Thoughts are turning to the Scottish Curling Championships later this month, and several of the rinks competing in that event were present at the Aberdeen City Open this weekend.

The 18 competing teams were divided into two sections – and the Red Section was topped by the rinks skipped by Andrew Hutcheon, Tom Brewster and Greg Dunn (all on W3 L1 records), with Curl Aberdeen 1 (a changing line-up of local players) joining them in the playoffs.

David Edwards and Stuart Taylor’s rinks topped the Blue Section, joined in the playoffs by those of James Pougher and Susan Kesley – the best two of six teams to finish on W2 L2 records.

The quarter-finals saw Team Edwards ease past Curl Aberdeen 1 by a 12-2 scoreline, while Team Hutcheon defeated Team Kesley 7-2 and Team Dunn saw off Team Taylor 5-3.

And in the other last-eight tie Pougher’s Welshmen knocked out Scottish champion Brewster, scoring three in end seven and stealing one in the eighth to win it 7-5.

Team Pougher then edged out Edwards to make the final, winning their semi 8-7 after an extra end, while Hutcheon defeated Dunn 5-4.

——————

• _TASK SET_:
- A) Check each statement against the curling report and answer yes or no, quoting the words that settle it: (i) The Aberdeen City Open had 18 competing teams. (ii) Team Hutcheon beat Team Kesley 7-2 in the quarter-finals. (iii) Team Pougher won their semi-final without needing an extra end.
- B) Carry on the curling report after its last sentence.
Nothing in the dataset rows is needed for this work.

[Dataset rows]
——————

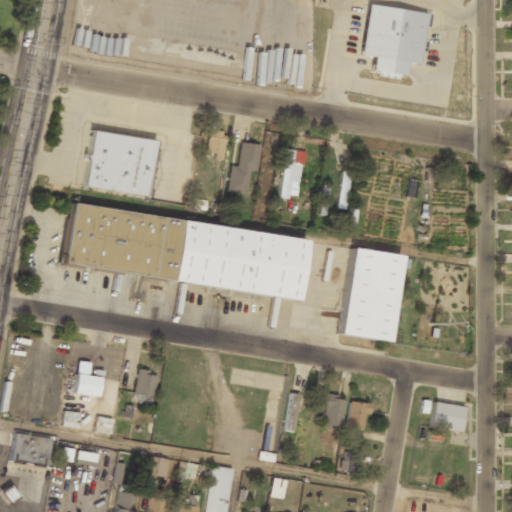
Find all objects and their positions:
park: (11, 25)
building: (390, 38)
building: (389, 39)
traffic signals: (34, 69)
road: (241, 103)
road: (498, 110)
road: (23, 116)
building: (213, 144)
building: (212, 145)
building: (114, 163)
building: (115, 164)
building: (239, 165)
building: (239, 168)
building: (287, 172)
road: (4, 184)
road: (246, 224)
building: (177, 252)
building: (178, 252)
road: (484, 256)
building: (365, 294)
building: (364, 295)
power tower: (429, 323)
road: (498, 336)
road: (242, 345)
building: (82, 380)
building: (142, 385)
building: (330, 410)
building: (288, 412)
building: (289, 412)
building: (354, 415)
building: (353, 416)
building: (443, 417)
building: (444, 417)
building: (67, 419)
building: (100, 425)
road: (395, 442)
building: (26, 450)
building: (64, 454)
building: (83, 457)
building: (347, 460)
road: (242, 464)
building: (154, 467)
building: (275, 488)
building: (213, 489)
building: (214, 489)
building: (121, 492)
building: (5, 494)
building: (6, 494)
building: (153, 504)
building: (185, 504)
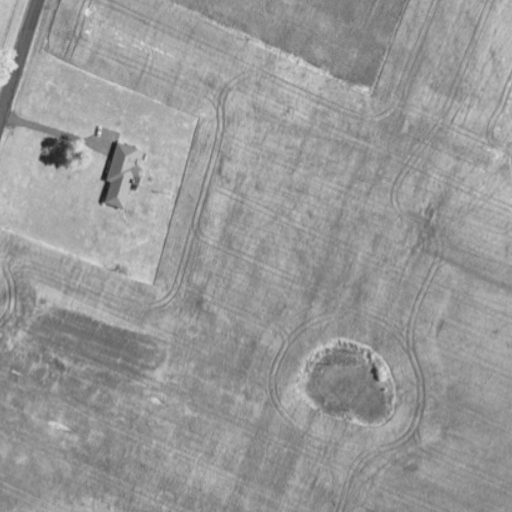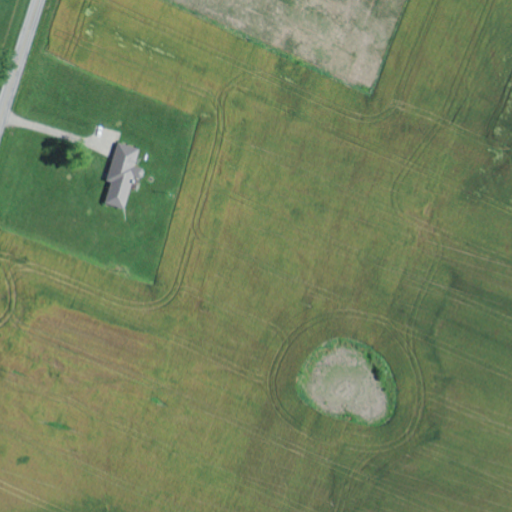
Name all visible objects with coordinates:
road: (19, 62)
building: (124, 176)
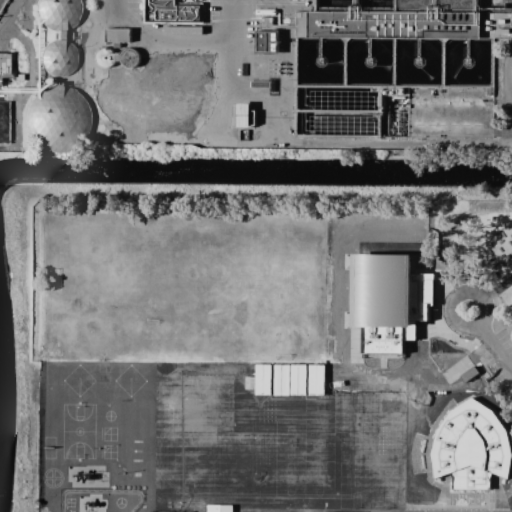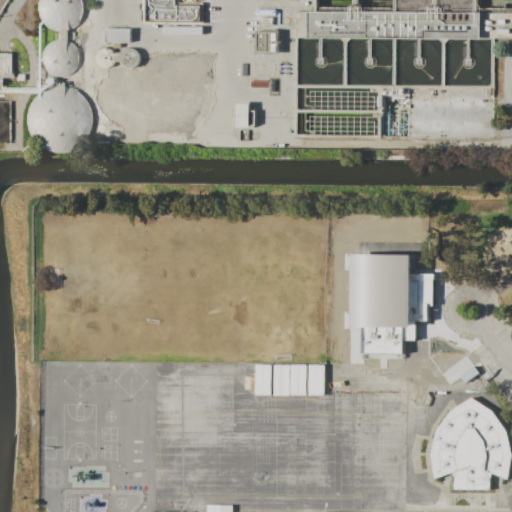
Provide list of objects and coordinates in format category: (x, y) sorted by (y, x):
building: (171, 11)
road: (8, 12)
building: (171, 12)
building: (372, 12)
building: (59, 13)
building: (394, 26)
building: (116, 34)
building: (58, 35)
building: (118, 35)
road: (159, 38)
building: (267, 41)
building: (268, 42)
building: (130, 57)
building: (58, 58)
building: (105, 58)
building: (130, 58)
building: (183, 62)
building: (3, 64)
building: (4, 64)
road: (220, 69)
road: (505, 75)
building: (116, 96)
building: (117, 97)
building: (172, 97)
building: (172, 98)
building: (242, 115)
building: (58, 119)
building: (5, 123)
park: (472, 285)
park: (236, 287)
road: (491, 296)
road: (491, 342)
building: (315, 379)
building: (470, 443)
building: (472, 447)
building: (96, 463)
building: (108, 475)
building: (72, 487)
building: (83, 500)
building: (218, 508)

——————

• _SET OF ANSWERS_:
- A)
(i) Yes: "The 18 competing teams were divided into two sections"
(ii) Yes: "Team Hutcheon defeated Team Kesley 7-2"
(iii) No: "winning their semi 8-7 after an extra end"

- B)
The final began with the teams trading twos, but Hutcheon then took control – scoring twos in ends four and five, then three in the seventh – to take the victory 9-3 and claim the Scottish Curling Tour event title.

So the local team took the plaudits – congratulations Andrew Hutcheon, Murray McGregor, Andrew Dolman, Angus Roberston (pictured below)!


More photos and reports from the event are available here.


Also in Scotland this weekend, Team Kinnear maintained their dominance of the Asham Under-17 Slam events by winning in Perth.

After six sections which were topped by Teams Morton, Gallacher, Kennedy, Farmer, Craik and Kinnear, the quarter-finals saw Morton beat Farmer 4-3 and Gallacher see off Kennedy 5-3.

In the semi-finals, Craik eased to a 7-1 win over Gallacher, while Kinnear defeated Morton 4-1.

The final brought a ruthless performance from Kinnear, as they scored twos in ends three, four, six and seven en route to a 9-3 victory.

The low road final was won by Team Haswell, 11-3 conquerors of Team Gow.

Kinnear (Callum Kinnear, Ryan McCormack, Duncan McFadzean, Matthew McKenzie) were named as Scottish Under 17 Asham Slam winners for the season, with Farmer (Beth Farmer, Kirstin Bousie, Katie McMillan, Alexandra Mackintosh) crowned the top female U17 team for 2016/17.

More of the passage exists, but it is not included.